(Stored data entries)
________
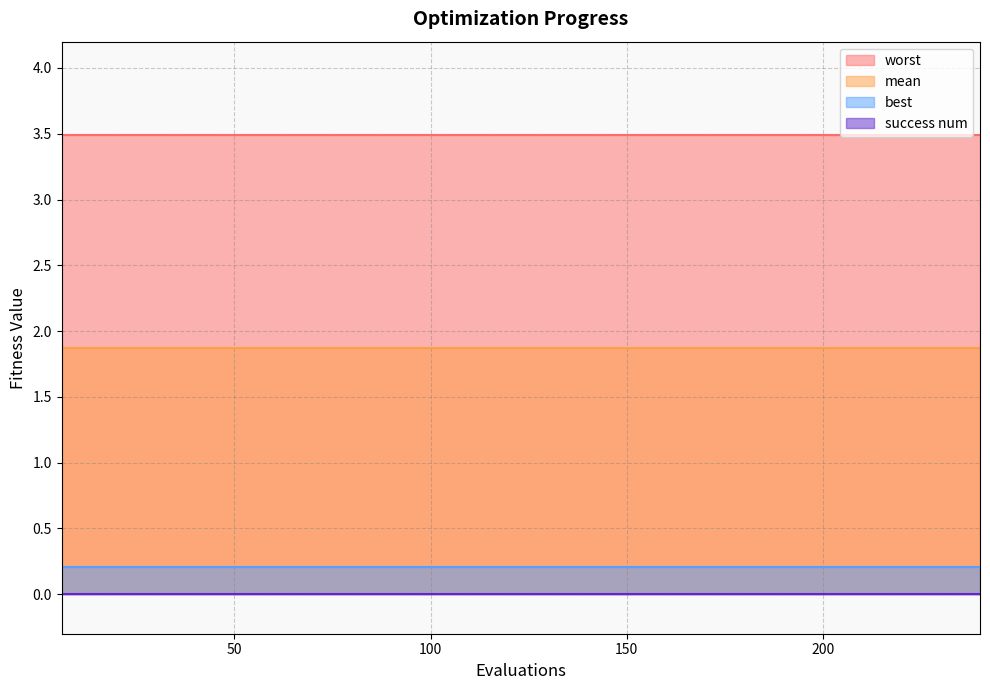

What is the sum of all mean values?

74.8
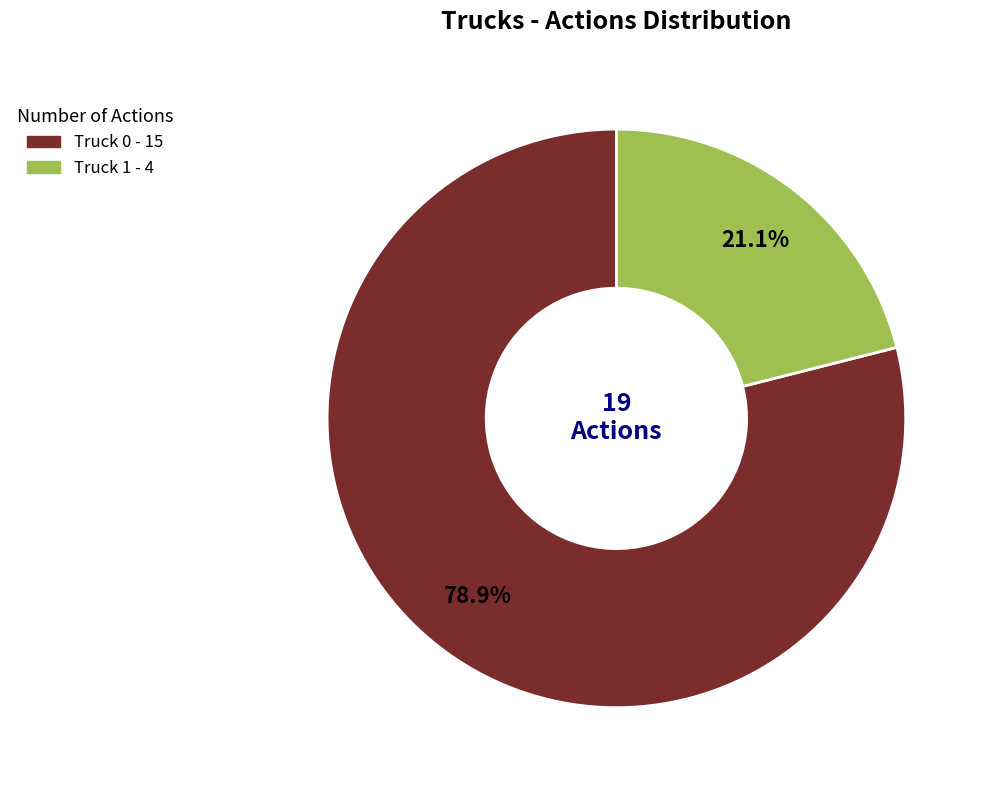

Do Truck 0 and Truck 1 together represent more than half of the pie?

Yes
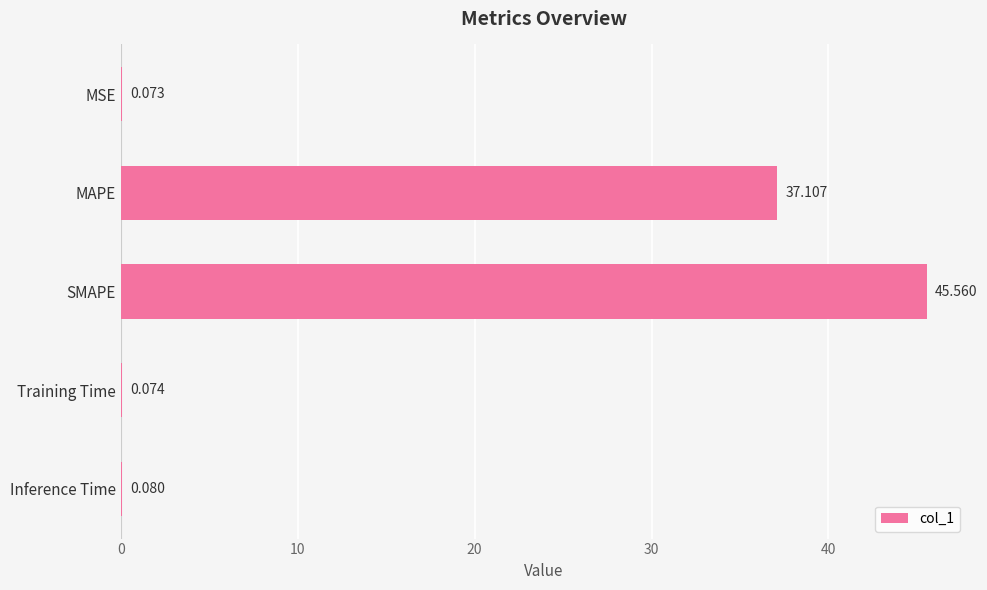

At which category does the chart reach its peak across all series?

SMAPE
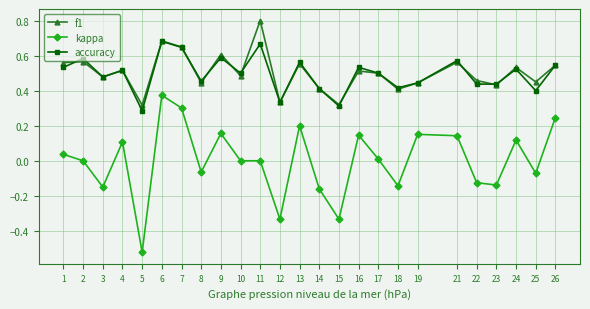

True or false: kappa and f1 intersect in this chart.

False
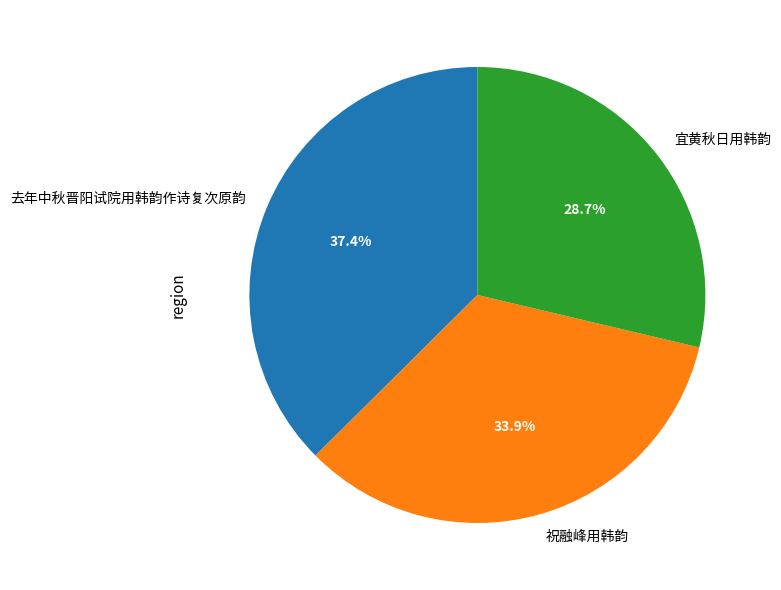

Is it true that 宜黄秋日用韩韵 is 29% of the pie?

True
________
▶ _What you have to do_: Rewrite all the records above, swapping "pie" for "circle" and keeping everything else the same. Leave out the pictures.

▶ _Exercise answer_:
What is the sum of all mean values?

74.8

Do Truck 0 and Truck 1 together represent more than half of the circle?

Yes

At which category does the chart reach its peak across all series?

SMAPE

True or false: kappa and f1 intersect in this chart.

False

Is it true that 宜黄秋日用韩韵 is 29% of the circle?

True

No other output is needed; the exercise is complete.